# Police ATS testing?



## Jarnhamar (27 Jan 2006)

Hey guys have a question.

A friend of mine is suposed to do the police ATS testing and I'm trying to kick her in the ass and get her to start working out.  I think, like many recruits to the cf (who fail) she has the mentality that if she just tries really hard she will pass.

Anyways, I can't seem to find the actual physical requirements for the ATS testing. Can someone help me out?
Like, level 6.5 on the shuttle run, 10 push ups 10 sit ups, draggong a 100 pound dummy around or something like that?

What's the actual requirements to pass the test?

Thanks


----------



## 48Highlander (27 Jan 2006)

That's basicaly it.  6.5 shuttle run.  there's no pushups or situps, but there is a weight-test, which can't really be simulated unless you have the equipment.  it's designed to test your ability to restrain a struggling suspect, and as long as she's not a total weakling, she should do ok.  Other than that, you do 4 laps of a 25 meter track, on every lap you climb a set of stairs, and on every second lap you hop a 4' wall.  Has to be done in something like 2 minutes.

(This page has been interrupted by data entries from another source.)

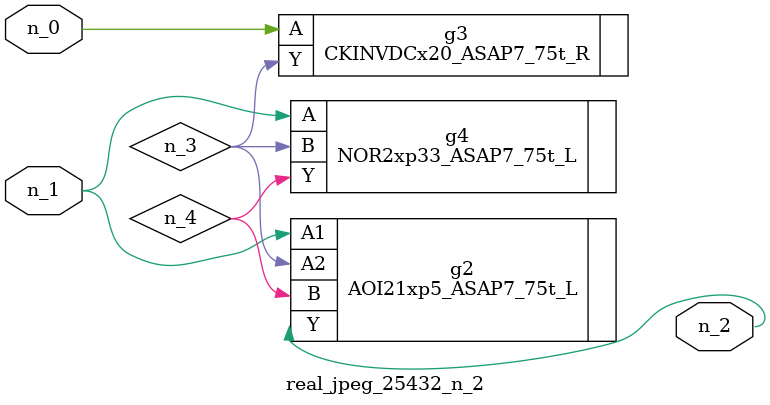
<source format=v>
module real_jpeg_25432_n_2 (n_1, n_0, n_2);

input n_1;
input n_0;

output n_2;

wire n_4;
wire n_3;

CKINVDCx20_ASAP7_75t_R g3 ( 
.A(n_0),
.Y(n_3)
);

AOI21xp5_ASAP7_75t_L g2 ( 
.A1(n_1),
.A2(n_3),
.B(n_4),
.Y(n_2)
);

NOR2xp33_ASAP7_75t_L g4 ( 
.A(n_1),
.B(n_3),
.Y(n_4)
);


endmodule
</source>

If you want my opinion, it's a really easy test.  When I did it I was somehting like 20lbs overweight and hadn't gone for a run in a few months, and I still passed it.  I only saw two people fail - one was a complete lard-ass and failed the beep test, the other guy was built like a twig and could barely even move the weights.


----------



## Thompson_JM (27 Jan 2006)

http://www.applicanttesting.com/

Thats the official Site with all the info you will need.

hope that helps!

Cheers
     Josh


----------